一般人「萌えってどういう意味? 恋愛感情とどう違うの?」
オタク「古来から恋に恋するっていう言葉があるでしょう? あれと似たようなもんですよ。恋に恋するっていうのは言い方を変えると空想、悪く言えば妄想なんだけど、頭の中で──時にはテキストやピクチャーに変換することもあるでしょうが──相手の魅力やら可愛さやらを深く反芻する。メルヘンな気持ちだけでなく、大胆な自慰行為が伴うこともあるでしょう。そして大抵は反芻するだけの疑似恋愛で終わる。大体はそれと同じ、というかまったく同じです。対象がフィクションかそうでないか、はあまり関係ありません。少女漫画やドラマで恋に恋することはあるでしょう?」


一般人「じゃあ、なんで恋するって言わないの?」
オタク「萌えに独特な使われ方があるとすれば、その空想を誰かと交換しあう時のキーワードになっているという点です。萌え、と口走った時には、自分が誰に魅力を感じているか、どう好いているかといった自己主張の情報が含まれることがあって、そのキーワードを知ってる者はそこに注目します。相手の空想内容から学んで、自分の参考──人の好きな相手を自分も好きになったり、自分オリジナルの空想を作ったり──にしようと考えるわけですね。そして、そうやって育んだ空想を発表し、誰かに好かれること自体が気持ちいいのでしょう。自分の好きなものや作ったものが好かれる、というのは自分自身が好かれることに似ていますからね。言葉は情報を交換する必要のためだけに生まれますが、まさしくコミュニケーションの道具としてのみ萌えという言葉は発生し、使用されています。近年クリエーターの側から萌えをキャッチコピーに用いることが増えたのは、そのコミュニケーションと空想の輪の中にプロの創作者も参加するようになったということでしょう」


 「萌えって何?」と訊かれた時に識者の多くが返答に詰まるのは、「言葉を定義できないから」ではなく「既存の言葉と全く同じ内容だから」だ。回答者は萌えの定義を考えているようで、実際は萌えの同義語である恋の内容について思索を巡らしているから返答に詰まるのである。言うまでもなく「恋って何?」に(言葉遊び以上の)解答は存在しない。

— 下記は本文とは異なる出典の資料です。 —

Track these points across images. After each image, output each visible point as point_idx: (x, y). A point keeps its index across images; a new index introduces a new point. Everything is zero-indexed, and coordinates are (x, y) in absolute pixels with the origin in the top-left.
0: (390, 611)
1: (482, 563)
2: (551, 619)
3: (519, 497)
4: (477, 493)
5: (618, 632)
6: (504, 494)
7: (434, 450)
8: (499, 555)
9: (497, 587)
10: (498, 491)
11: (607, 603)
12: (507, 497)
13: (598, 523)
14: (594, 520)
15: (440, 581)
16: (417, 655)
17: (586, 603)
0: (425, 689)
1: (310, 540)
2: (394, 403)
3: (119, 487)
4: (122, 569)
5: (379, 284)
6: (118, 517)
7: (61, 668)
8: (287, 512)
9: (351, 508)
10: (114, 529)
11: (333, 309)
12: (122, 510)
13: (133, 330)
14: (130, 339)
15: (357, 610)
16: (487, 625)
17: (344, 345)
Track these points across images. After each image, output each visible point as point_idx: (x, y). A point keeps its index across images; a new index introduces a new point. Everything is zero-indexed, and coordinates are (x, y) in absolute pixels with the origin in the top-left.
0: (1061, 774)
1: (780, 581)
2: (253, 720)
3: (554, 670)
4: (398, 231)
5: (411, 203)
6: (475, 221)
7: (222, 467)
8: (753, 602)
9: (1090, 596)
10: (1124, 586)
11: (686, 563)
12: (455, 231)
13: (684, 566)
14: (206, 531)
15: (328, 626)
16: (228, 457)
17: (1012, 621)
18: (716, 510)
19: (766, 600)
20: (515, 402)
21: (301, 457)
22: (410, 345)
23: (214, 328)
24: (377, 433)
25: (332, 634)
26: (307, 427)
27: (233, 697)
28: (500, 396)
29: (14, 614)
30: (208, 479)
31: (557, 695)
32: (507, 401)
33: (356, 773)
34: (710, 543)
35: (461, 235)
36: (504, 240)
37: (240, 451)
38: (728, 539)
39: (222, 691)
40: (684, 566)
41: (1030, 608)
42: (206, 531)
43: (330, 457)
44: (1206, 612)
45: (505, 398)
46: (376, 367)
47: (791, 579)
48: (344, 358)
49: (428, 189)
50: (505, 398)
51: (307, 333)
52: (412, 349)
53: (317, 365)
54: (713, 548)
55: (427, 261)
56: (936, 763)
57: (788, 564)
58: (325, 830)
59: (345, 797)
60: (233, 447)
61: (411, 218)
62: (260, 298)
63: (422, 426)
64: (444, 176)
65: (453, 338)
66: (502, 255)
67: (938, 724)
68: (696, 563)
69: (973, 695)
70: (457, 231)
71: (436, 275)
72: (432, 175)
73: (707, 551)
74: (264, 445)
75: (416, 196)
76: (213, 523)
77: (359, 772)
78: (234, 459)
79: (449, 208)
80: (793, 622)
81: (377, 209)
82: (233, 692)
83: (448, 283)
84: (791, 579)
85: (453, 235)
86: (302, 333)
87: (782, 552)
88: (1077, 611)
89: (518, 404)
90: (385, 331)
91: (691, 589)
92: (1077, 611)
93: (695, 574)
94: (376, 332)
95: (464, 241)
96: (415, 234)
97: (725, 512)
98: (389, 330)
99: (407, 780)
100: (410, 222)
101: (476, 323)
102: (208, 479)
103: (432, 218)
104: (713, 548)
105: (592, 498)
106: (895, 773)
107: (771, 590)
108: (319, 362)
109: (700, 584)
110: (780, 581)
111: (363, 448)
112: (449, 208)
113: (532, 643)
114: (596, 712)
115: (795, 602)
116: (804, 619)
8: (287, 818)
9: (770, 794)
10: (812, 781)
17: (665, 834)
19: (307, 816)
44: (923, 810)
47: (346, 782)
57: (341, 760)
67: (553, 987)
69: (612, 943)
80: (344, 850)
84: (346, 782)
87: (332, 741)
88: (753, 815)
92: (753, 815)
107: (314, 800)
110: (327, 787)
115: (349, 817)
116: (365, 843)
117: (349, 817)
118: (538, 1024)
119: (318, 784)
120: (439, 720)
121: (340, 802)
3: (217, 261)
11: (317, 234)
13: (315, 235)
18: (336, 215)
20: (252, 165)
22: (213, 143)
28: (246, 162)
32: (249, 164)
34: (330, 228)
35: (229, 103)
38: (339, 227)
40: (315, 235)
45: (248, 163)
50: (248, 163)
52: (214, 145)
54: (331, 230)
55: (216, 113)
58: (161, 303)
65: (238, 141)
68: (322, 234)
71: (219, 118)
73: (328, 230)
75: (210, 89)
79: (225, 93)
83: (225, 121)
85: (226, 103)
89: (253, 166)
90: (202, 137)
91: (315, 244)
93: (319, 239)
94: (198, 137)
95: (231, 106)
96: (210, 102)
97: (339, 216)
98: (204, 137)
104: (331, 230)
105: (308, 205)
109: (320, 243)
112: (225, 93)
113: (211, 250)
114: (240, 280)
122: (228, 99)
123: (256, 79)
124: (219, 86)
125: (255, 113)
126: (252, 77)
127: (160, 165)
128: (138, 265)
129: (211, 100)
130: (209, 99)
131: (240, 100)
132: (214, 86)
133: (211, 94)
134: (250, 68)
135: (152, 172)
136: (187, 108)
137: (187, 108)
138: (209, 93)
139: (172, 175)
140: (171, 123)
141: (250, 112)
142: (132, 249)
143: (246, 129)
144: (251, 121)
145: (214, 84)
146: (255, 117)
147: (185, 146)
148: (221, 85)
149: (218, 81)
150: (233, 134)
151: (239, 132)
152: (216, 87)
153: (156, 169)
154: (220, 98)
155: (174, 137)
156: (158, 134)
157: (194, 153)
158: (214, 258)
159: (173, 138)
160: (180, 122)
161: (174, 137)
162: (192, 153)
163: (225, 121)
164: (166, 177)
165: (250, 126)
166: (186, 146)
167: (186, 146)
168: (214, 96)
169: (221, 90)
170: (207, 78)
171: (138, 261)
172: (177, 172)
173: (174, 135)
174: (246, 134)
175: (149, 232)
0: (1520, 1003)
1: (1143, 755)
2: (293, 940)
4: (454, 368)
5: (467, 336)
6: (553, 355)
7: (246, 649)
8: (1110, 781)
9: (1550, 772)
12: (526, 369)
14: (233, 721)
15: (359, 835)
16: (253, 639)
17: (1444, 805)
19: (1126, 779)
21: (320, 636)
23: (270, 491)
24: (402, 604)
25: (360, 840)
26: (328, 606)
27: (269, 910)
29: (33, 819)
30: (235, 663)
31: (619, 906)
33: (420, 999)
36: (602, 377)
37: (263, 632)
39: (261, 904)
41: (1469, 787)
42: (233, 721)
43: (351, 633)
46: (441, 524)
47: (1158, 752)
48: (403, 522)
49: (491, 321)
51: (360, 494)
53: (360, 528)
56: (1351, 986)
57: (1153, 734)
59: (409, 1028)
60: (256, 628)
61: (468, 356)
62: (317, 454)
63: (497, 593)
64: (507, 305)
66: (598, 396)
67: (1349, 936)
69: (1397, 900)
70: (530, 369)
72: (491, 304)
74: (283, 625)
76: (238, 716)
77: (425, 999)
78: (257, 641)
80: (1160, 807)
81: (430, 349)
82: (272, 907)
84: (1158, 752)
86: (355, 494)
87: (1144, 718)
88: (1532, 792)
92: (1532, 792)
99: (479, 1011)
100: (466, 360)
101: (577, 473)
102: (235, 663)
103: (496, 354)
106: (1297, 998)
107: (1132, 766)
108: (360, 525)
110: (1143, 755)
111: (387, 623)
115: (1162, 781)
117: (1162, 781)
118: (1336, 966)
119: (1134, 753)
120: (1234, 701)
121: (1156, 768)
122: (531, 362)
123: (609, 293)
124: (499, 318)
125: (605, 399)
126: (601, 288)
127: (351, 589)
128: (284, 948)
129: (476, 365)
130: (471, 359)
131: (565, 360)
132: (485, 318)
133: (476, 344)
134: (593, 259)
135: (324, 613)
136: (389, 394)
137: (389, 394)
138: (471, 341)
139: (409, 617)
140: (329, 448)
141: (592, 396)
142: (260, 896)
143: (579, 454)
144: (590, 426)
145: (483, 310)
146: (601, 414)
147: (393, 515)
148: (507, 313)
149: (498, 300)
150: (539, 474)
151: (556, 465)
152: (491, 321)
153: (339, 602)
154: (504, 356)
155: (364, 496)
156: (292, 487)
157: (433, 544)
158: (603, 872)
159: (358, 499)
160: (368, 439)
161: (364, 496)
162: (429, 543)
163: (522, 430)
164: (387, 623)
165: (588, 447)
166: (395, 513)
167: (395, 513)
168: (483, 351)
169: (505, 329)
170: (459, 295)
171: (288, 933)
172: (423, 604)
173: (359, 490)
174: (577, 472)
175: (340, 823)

 「萌えって何?」という問いに対しては、定義なぞは既存の言葉に任せてしまって、その用法に話の矛先を逸らすのが得策と思われる。
 「恋に恋する」の「恋」という響きに違和感を感じる人なら、「恋に恋すると似たようなもので、可愛さ自体を可愛がるような所があるんですよ」とでも置き換えておけば良い。これは「可愛いとどう違うの?」と訊かれた時の受け返しとしても用いられるだろう。